◆ Task description
Pull every line from the records that has the word "like" in it.

(Stored dataset items)
════════
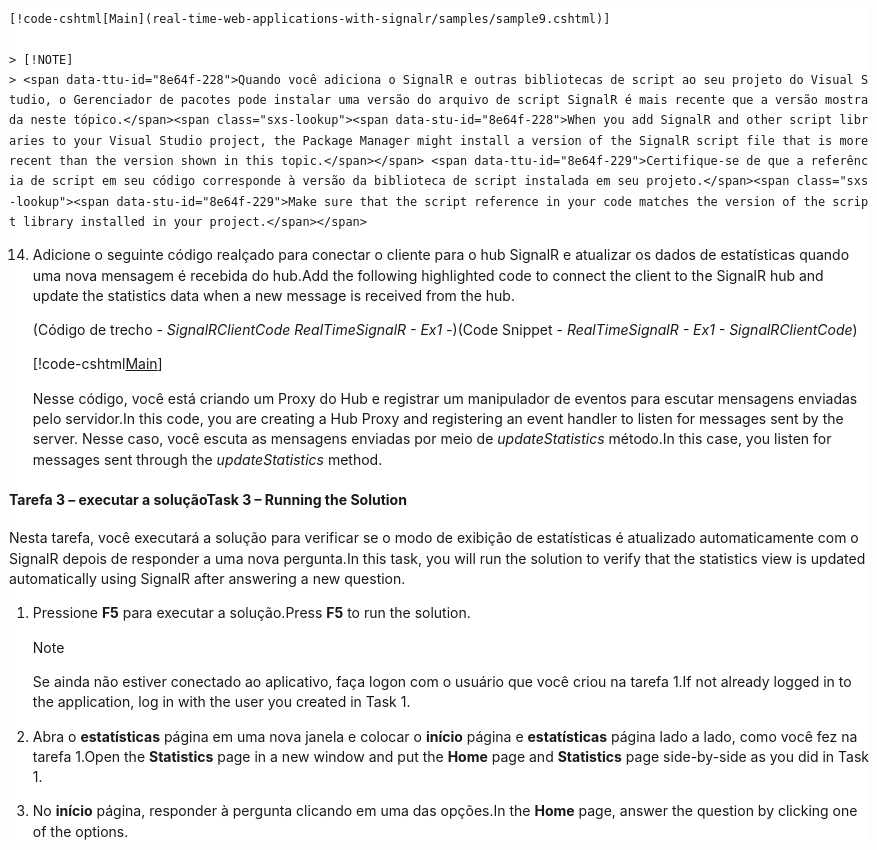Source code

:     [!code-cshtml[Main](real-time-web-applications-with-signalr/samples/sample9.cshtml)]

    > [!NOTE]
    > <span data-ttu-id="8e64f-228">Quando você adiciona o SignalR e outras bibliotecas de script ao seu projeto do Visual Studio, o Gerenciador de pacotes pode instalar uma versão do arquivo de script SignalR é mais recente que a versão mostrada neste tópico.</span><span class="sxs-lookup"><span data-stu-id="8e64f-228">When you add SignalR and other script libraries to your Visual Studio project, the Package Manager might install a version of the SignalR script file that is more recent than the version shown in this topic.</span></span> <span data-ttu-id="8e64f-229">Certifique-se de que a referência de script em seu código corresponde à versão da biblioteca de script instalada em seu projeto.</span><span class="sxs-lookup"><span data-stu-id="8e64f-229">Make sure that the script reference in your code matches the version of the script library installed in your project.</span></span>
14. <span data-ttu-id="8e64f-230">Adicione o seguinte código realçado para conectar o cliente para o hub SignalR e atualizar os dados de estatísticas quando uma nova mensagem é recebida do hub.</span><span class="sxs-lookup"><span data-stu-id="8e64f-230">Add the following highlighted code to connect the client to the SignalR hub and update the statistics data when a new message is received from the hub.</span></span>

    <span data-ttu-id="8e64f-231">(Código de trecho - *SignalRClientCode RealTimeSignalR - Ex1 -*)</span><span class="sxs-lookup"><span data-stu-id="8e64f-231">(Code Snippet - *RealTimeSignalR - Ex1 - SignalRClientCode*)</span></span>

    [!code-cshtml[Main](real-time-web-applications-with-signalr/samples/sample10.cshtml)]

    <span data-ttu-id="8e64f-232">Nesse código, você está criando um Proxy do Hub e registrar um manipulador de eventos para escutar mensagens enviadas pelo servidor.</span><span class="sxs-lookup"><span data-stu-id="8e64f-232">In this code, you are creating a Hub Proxy and registering an event handler to listen for messages sent by the server.</span></span> <span data-ttu-id="8e64f-233">Nesse caso, você escuta as mensagens enviadas por meio de *updateStatistics* método.</span><span class="sxs-lookup"><span data-stu-id="8e64f-233">In this case, you listen for messages sent through the *updateStatistics* method.</span></span>

<a id="Ex1Task3"></a>
#### <a name="task-3--running-the-solution"></a><span data-ttu-id="8e64f-234">Tarefa 3 – executar a solução</span><span class="sxs-lookup"><span data-stu-id="8e64f-234">Task 3 – Running the Solution</span></span>

<span data-ttu-id="8e64f-235">Nesta tarefa, você executará a solução para verificar se o modo de exibição de estatísticas é atualizado automaticamente com o SignalR depois de responder a uma nova pergunta.</span><span class="sxs-lookup"><span data-stu-id="8e64f-235">In this task, you will run the solution to verify that the statistics view is updated automatically using SignalR after answering a new question.</span></span>

1. <span data-ttu-id="8e64f-236">Pressione **F5** para executar a solução.</span><span class="sxs-lookup"><span data-stu-id="8e64f-236">Press **F5** to run the solution.</span></span>

    > [!NOTE]
    > <span data-ttu-id="8e64f-237">Se ainda não estiver conectado ao aplicativo, faça logon com o usuário que você criou na tarefa 1.</span><span class="sxs-lookup"><span data-stu-id="8e64f-237">If not already logged in to the application, log in with the user you created in Task 1.</span></span>
2. <span data-ttu-id="8e64f-238">Abra o **estatísticas** página em uma nova janela e colocar o **início** página e **estatísticas** página lado a lado, como você fez na tarefa 1.</span><span class="sxs-lookup"><span data-stu-id="8e64f-238">Open the **Statistics** page in a new window and put the **Home** page and **Statistics** page side-by-side as you did in Task 1.</span></span>
3. <span data-ttu-id="8e64f-239">No **início** página, responder à pergunta clicando em uma das opções.</span><span class="sxs-lookup"><span data-stu-id="8e64f-239">In the **Home** page, answer the question by clicking one of the options.</span></span>
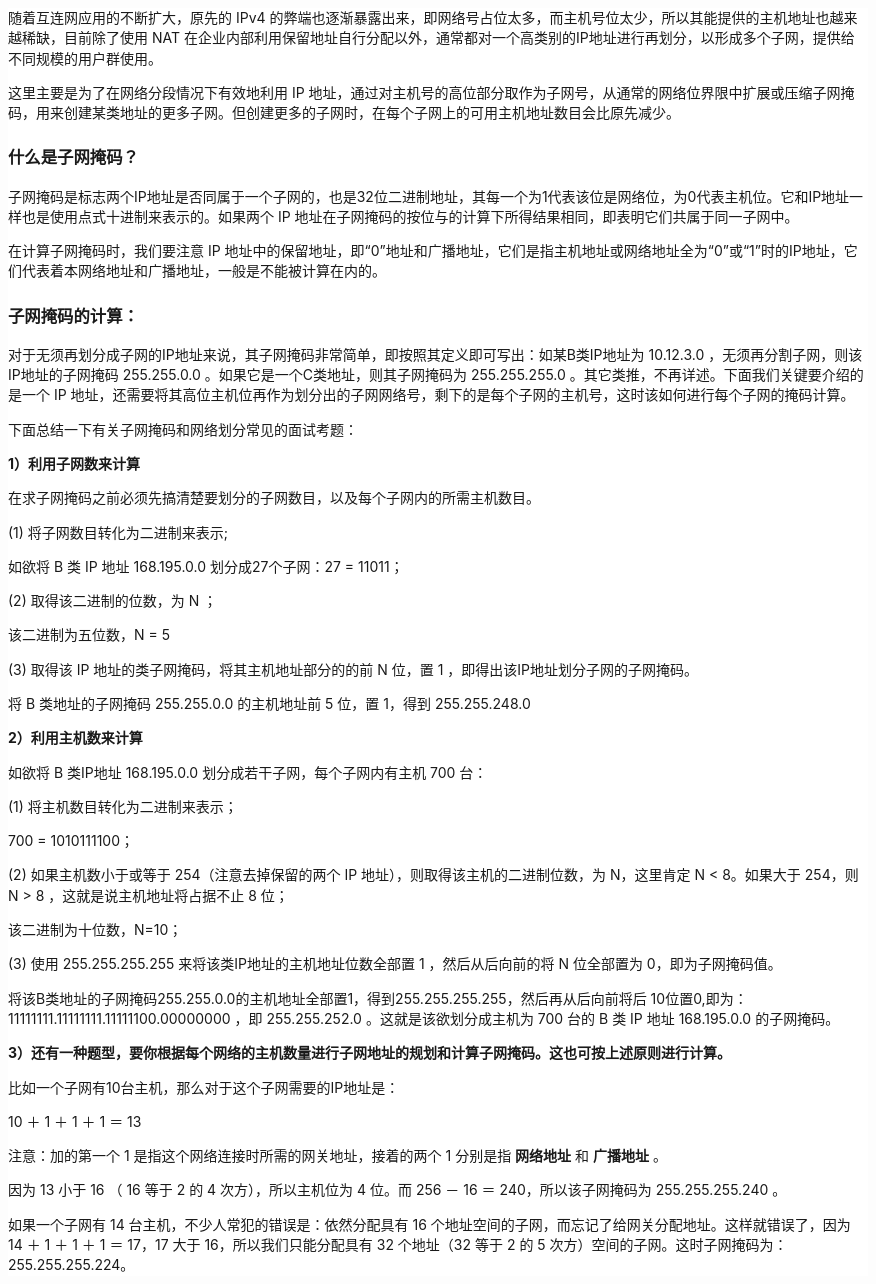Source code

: 随着互连网应用的不断扩大，原先的 IPv4 的弊端也逐渐暴露出来，即网络号占位太多，而主机号位太少，所以其能提供的主机地址也越来越稀缺，目前除了使用 NAT 在企业内部利用保留地址自行分配以外，通常都对一个高类别的IP地址进行再划分，以形成多个子网，提供给不同规模的用户群使用。

这里主要是为了在网络分段情况下有效地利用 IP 地址，通过对主机号的高位部分取作为子网号，从通常的网络位界限中扩展或压缩子网掩码，用来创建某类地址的更多子网。但创建更多的子网时，在每个子网上的可用主机地址数目会比原先减少。

### 什么是子网掩码？

子网掩码是标志两个IP地址是否同属于一个子网的，也是32位二进制地址，其每一个为1代表该位是网络位，为0代表主机位。它和IP地址一样也是使用点式十进制来表示的。如果两个 IP 地址在子网掩码的按位与的计算下所得结果相同，即表明它们共属于同一子网中。

在计算子网掩码时，我们要注意 IP 地址中的保留地址，即“0”地址和广播地址，它们是指主机地址或网络地址全为“0”或“1”时的IP地址，它们代表着本网络地址和广播地址，一般是不能被计算在内的。

### 子网掩码的计算：

对于无须再划分成子网的IP地址来说，其子网掩码非常简单，即按照其定义即可写出：如某B类IP地址为 10.12.3.0 ，无须再分割子网，则该IP地址的子网掩码 255.255.0.0 。如果它是一个C类地址，则其子网掩码为 255.255.255.0 。其它类推，不再详述。下面我们关键要介绍的是一个 IP 地址，还需要将其高位主机位再作为划分出的子网网络号，剩下的是每个子网的主机号，这时该如何进行每个子网的掩码计算。

下面总结一下有关子网掩码和网络划分常见的面试考题：

**1）利用子网数来计算**

在求子网掩码之前必须先搞清楚要划分的子网数目，以及每个子网内的所需主机数目。

(1) 将子网数目转化为二进制来表示;

如欲将 B 类 IP 地址 168.195.0.0 划分成27个子网：27 = 11011；

(2) 取得该二进制的位数，为 N ；

该二进制为五位数，N = 5

(3) 取得该 IP 地址的类子网掩码，将其主机地址部分的的前 N 位，置 1 ，即得出该IP地址划分子网的子网掩码。

将 B 类地址的子网掩码 255.255.0.0 的主机地址前 5 位，置 1，得到 255.255.248.0

**2）利用主机数来计算**

如欲将 B 类IP地址 168.195.0.0 划分成若干子网，每个子网内有主机 700 台：

(1) 将主机数目转化为二进制来表示；

700 = 1010111100；

(2) 如果主机数小于或等于 254（注意去掉保留的两个 IP 地址），则取得该主机的二进制位数，为 N，这里肯定 N < 8。如果大于 254，则 N > 8 ，这就是说主机地址将占据不止 8 位；

该二进制为十位数，N=10；

(3) 使用 255.255.255.255 来将该类IP地址的主机地址位数全部置 1 ，然后从后向前的将 N 位全部置为 0，即为子网掩码值。

将该B类地址的子网掩码255.255.0.0的主机地址全部置1，得到255.255.255.255，然后再从后向前将后 10位置0,即为： 11111111.11111111.11111100.00000000 ，即 255.255.252.0 。这就是该欲划分成主机为 700 台的 B 类 IP 地址 168.195.0.0 的子网掩码。

**3）还有一种题型，要你根据每个网络的主机数量进行子网地址的规划和计算子网掩码。这也可按上述原则进行计算。**

比如一个子网有10台主机，那么对于这个子网需要的IP地址是：

10 ＋ 1 ＋ 1 ＋ 1 ＝ 13

注意：加的第一个 1 是指这个网络连接时所需的网关地址，接着的两个 1 分别是指 **网络地址** 和 **广播地址** 。

因为 13 小于 16 （ 16 等于 2 的 4 次方），所以主机位为 4 位。而 256 － 16 ＝ 240，所以该子网掩码为 255.255.255.240 。

如果一个子网有 14 台主机，不少人常犯的错误是：依然分配具有 16 个地址空间的子网，而忘记了给网关分配地址。这样就错误了，因为 14 ＋ 1 ＋ 1 ＋ 1 ＝ 17，17 大于 16，所以我们只能分配具有 32 个地址（32 等于 2 的 5 次方）空间的子网。这时子网掩码为： 255.255.255.224。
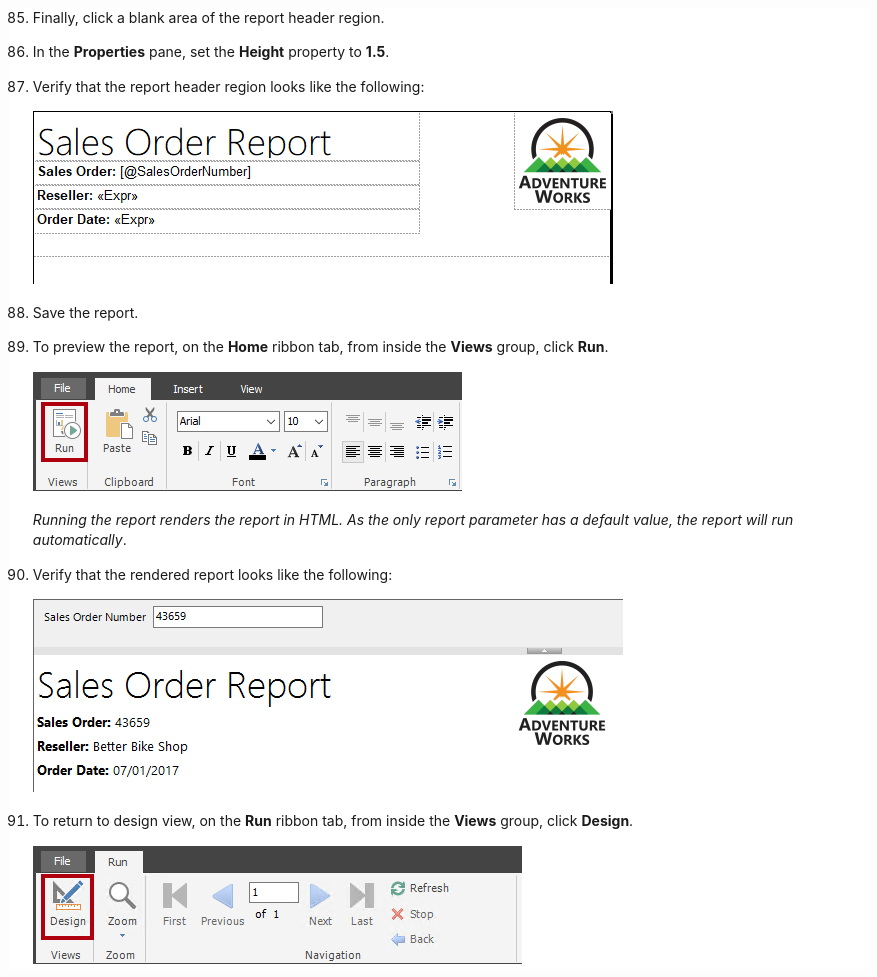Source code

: 85. Finally, click a blank area of the report header region.

86. In the **Properties** pane, set the **Height** property to **1.5**.

87. Verify that the report header region looks like the following:

	![Picture 112](Linked_image_Files/PowerBI_Lab13A_image38.png)

88. Save the report.

89. To preview the report, on the **Home** ribbon tab, from inside the **Views** group, click **Run**.

	![Picture 60](Linked_image_Files/PowerBI_Lab13A_image39.png)

	*Running the report renders the report in HTML. As the only report parameter has a default value, the report will run automatically*.

90. Verify that the rendered report looks like the following:

	![Picture 4](Linked_image_Files/PowerBI_Lab13A_image40.png)

91. To return to design view, on the **Run** ribbon tab, from inside the **Views** group, click **Design**.

	![Picture 64](Linked_image_Files/PowerBI_Lab13A_image41.png)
════════
◆ Worked solution
87. Verify that the report header region looks like the following:
90. Verify that the rendered report looks like the following:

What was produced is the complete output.